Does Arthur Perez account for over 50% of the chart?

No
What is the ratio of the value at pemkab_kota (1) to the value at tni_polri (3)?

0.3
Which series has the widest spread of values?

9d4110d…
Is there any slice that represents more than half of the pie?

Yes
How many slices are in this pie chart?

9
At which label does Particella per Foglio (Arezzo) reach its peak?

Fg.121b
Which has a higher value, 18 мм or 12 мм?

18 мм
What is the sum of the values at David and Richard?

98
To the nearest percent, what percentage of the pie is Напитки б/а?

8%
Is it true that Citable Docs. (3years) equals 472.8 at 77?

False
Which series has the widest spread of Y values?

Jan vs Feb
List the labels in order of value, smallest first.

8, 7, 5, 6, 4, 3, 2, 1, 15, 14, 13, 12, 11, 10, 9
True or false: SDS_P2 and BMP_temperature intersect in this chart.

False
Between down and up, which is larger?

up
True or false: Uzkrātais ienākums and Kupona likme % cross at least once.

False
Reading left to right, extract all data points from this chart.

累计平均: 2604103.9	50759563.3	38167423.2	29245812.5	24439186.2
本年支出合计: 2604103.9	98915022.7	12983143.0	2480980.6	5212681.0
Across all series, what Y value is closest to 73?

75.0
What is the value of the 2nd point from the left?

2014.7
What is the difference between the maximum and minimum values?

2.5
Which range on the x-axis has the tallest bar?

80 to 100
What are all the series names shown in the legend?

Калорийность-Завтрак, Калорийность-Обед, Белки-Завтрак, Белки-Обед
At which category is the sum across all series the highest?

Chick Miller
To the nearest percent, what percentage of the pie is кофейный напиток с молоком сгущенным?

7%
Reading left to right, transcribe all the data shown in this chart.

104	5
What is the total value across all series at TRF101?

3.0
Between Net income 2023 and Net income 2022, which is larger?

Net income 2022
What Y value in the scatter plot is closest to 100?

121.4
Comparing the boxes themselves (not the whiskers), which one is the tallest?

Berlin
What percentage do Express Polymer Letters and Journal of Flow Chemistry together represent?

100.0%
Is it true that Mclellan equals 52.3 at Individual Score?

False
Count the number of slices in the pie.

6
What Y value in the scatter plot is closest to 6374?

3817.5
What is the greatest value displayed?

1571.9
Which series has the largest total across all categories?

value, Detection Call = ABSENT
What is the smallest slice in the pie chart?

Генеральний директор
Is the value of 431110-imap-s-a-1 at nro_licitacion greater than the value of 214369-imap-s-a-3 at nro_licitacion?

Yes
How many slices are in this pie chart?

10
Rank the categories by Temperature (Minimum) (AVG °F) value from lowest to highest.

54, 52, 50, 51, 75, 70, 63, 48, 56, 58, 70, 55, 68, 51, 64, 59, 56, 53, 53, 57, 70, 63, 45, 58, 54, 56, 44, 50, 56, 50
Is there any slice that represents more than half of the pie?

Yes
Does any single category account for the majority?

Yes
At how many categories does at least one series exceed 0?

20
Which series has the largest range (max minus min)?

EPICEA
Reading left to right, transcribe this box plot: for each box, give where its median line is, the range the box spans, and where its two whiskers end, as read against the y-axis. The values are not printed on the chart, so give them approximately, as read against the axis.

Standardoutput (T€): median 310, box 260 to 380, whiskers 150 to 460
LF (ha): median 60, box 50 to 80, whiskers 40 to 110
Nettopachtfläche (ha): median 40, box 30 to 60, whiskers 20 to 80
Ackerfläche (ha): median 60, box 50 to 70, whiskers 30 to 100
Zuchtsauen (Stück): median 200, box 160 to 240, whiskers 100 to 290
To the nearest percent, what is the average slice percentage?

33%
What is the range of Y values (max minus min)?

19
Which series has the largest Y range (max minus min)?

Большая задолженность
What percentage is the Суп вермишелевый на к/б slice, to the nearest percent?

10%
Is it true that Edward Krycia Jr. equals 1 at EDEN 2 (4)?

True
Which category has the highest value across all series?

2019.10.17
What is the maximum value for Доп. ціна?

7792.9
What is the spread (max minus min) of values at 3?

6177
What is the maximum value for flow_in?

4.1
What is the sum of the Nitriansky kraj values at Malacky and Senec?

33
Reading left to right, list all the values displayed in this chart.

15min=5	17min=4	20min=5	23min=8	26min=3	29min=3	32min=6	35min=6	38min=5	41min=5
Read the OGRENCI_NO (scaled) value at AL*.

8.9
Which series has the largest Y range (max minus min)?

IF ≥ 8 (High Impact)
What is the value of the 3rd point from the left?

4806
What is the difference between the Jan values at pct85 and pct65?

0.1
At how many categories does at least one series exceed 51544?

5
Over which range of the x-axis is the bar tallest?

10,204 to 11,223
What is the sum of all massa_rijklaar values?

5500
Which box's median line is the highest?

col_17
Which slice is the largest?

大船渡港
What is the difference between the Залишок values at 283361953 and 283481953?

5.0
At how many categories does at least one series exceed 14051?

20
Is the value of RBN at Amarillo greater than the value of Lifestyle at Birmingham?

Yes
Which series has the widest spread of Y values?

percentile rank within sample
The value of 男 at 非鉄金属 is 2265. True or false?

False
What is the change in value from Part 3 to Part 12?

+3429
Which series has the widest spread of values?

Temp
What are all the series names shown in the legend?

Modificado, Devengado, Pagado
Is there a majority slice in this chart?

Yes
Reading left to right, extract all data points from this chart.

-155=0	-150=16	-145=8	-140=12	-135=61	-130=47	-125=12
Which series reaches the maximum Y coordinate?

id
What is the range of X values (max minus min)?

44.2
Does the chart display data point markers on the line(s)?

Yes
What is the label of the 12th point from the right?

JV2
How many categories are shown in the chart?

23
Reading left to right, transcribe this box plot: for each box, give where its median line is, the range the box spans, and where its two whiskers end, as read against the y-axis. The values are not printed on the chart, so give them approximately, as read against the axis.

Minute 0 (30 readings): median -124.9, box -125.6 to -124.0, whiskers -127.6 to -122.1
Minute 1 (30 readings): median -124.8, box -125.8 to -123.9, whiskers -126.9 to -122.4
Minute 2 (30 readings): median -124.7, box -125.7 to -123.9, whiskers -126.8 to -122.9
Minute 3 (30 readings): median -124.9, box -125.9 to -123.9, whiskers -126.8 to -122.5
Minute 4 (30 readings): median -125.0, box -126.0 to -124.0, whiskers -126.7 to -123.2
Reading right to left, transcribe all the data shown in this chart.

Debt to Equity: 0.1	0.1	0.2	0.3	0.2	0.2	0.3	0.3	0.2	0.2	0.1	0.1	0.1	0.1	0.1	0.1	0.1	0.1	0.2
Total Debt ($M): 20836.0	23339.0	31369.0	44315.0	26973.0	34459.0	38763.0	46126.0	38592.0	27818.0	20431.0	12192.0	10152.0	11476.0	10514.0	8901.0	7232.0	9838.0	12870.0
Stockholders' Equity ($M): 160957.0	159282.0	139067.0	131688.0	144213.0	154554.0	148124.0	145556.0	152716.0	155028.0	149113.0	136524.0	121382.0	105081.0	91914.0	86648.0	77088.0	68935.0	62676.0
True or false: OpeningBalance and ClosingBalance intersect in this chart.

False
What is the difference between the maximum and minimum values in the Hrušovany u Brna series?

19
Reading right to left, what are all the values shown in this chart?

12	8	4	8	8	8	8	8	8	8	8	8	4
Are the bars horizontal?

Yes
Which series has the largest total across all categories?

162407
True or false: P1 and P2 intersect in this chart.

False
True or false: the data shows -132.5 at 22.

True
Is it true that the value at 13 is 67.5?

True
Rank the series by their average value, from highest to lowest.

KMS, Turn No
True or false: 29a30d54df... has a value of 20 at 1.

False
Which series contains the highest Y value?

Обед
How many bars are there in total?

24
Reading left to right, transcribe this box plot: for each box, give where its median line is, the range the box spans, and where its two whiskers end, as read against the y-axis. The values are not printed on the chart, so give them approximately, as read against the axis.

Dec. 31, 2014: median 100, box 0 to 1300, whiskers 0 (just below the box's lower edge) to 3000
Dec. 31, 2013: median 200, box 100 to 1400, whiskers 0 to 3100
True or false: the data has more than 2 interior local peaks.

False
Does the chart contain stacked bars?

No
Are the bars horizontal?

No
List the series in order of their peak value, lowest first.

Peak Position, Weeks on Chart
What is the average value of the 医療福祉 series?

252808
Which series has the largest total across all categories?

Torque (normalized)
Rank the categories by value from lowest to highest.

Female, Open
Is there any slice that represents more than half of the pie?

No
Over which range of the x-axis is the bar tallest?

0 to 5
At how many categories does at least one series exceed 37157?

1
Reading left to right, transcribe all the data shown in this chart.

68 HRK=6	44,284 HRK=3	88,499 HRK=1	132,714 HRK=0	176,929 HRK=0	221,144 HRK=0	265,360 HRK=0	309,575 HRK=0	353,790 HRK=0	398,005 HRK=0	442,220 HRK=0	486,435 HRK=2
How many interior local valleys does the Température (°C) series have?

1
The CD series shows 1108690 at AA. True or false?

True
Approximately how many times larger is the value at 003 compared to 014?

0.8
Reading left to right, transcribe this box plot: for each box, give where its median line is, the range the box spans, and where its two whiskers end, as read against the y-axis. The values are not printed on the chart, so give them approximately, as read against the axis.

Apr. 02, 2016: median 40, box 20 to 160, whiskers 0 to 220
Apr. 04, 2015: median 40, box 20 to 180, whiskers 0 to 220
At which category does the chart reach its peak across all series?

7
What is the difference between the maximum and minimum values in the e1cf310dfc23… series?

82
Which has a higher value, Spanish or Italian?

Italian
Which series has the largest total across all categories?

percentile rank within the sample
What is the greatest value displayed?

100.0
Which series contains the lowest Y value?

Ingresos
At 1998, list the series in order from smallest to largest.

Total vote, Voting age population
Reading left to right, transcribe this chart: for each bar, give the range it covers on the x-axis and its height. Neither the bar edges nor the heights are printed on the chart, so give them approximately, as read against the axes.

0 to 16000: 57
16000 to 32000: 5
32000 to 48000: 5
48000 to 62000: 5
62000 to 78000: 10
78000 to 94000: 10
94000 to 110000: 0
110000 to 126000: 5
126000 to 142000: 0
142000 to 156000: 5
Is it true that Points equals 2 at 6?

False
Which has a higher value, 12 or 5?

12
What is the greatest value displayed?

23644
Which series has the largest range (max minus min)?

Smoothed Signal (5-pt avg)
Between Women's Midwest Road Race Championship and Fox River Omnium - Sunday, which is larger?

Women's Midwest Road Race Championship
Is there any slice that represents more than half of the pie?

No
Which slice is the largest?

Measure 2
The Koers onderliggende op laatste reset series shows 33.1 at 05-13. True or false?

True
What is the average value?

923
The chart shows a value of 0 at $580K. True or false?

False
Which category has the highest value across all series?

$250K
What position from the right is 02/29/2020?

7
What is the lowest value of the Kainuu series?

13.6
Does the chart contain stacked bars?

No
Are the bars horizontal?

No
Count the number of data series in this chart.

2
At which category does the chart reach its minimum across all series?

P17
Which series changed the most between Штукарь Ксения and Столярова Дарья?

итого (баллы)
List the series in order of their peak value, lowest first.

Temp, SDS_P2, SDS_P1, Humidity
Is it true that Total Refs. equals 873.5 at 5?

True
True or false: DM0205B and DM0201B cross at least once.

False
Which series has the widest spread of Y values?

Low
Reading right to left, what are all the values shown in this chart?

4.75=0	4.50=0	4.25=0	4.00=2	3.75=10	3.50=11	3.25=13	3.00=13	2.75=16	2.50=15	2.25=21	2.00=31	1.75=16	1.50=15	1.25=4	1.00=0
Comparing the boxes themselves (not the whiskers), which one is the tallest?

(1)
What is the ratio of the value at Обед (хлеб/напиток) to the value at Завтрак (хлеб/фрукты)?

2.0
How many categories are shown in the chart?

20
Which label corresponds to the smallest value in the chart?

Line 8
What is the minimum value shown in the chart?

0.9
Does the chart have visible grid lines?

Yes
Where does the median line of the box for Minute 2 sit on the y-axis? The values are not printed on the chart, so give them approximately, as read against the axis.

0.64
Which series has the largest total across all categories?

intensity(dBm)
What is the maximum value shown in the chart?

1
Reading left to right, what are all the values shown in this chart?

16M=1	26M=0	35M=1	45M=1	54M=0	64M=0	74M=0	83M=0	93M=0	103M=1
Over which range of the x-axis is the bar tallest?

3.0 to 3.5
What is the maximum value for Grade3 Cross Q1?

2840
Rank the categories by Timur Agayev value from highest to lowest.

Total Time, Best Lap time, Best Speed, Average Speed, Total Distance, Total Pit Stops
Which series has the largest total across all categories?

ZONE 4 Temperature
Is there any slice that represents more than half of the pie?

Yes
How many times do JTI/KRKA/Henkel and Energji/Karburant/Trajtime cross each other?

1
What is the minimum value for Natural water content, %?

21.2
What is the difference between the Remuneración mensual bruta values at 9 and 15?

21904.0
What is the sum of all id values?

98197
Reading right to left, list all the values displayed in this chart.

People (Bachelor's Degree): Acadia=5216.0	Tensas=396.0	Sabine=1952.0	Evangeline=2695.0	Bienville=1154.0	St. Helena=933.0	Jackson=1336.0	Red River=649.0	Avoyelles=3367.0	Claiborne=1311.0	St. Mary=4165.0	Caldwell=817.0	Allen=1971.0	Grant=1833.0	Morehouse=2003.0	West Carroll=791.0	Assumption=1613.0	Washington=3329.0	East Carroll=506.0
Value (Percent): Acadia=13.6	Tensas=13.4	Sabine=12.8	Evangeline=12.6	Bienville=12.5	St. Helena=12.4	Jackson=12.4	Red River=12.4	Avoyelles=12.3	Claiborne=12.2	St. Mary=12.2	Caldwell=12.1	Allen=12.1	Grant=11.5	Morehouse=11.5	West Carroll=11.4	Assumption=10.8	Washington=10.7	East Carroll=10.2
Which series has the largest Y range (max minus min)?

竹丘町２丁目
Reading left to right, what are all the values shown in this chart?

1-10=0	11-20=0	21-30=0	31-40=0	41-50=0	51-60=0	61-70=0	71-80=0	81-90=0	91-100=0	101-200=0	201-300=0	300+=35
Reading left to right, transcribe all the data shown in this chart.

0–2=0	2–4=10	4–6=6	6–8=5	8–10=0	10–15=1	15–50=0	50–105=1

[Problem]: Please write out the rows again, starting with the line containing "Dec. 31, 2014: median" and going on through the line containing "At how many categories does at least one series exceed 37157?", substituting "groups" for each "categories" and leaving everything else unchanged.

[Solution to this problem]:
Dec. 31, 2014: median 100, box 0 to 1300, whiskers 0 (just below the box's lower edge) to 3000
Dec. 31, 2013: median 200, box 100 to 1400, whiskers 0 to 3100
True or false: the data has more than 2 interior local peaks.

False
Does the chart contain stacked bars?

No
Are the bars horizontal?

No
List the series in order of their peak value, lowest first.

Peak Position, Weeks on Chart
What is the average value of the 医療福祉 series?

252808
Which series has the largest total across all groups?

Torque (normalized)
Rank the groups by value from lowest to highest.

Female, Open
Is there any slice that represents more than half of the pie?

No
Over which range of the x-axis is the bar tallest?

0 to 5
At how many groups does at least one series exceed 37157?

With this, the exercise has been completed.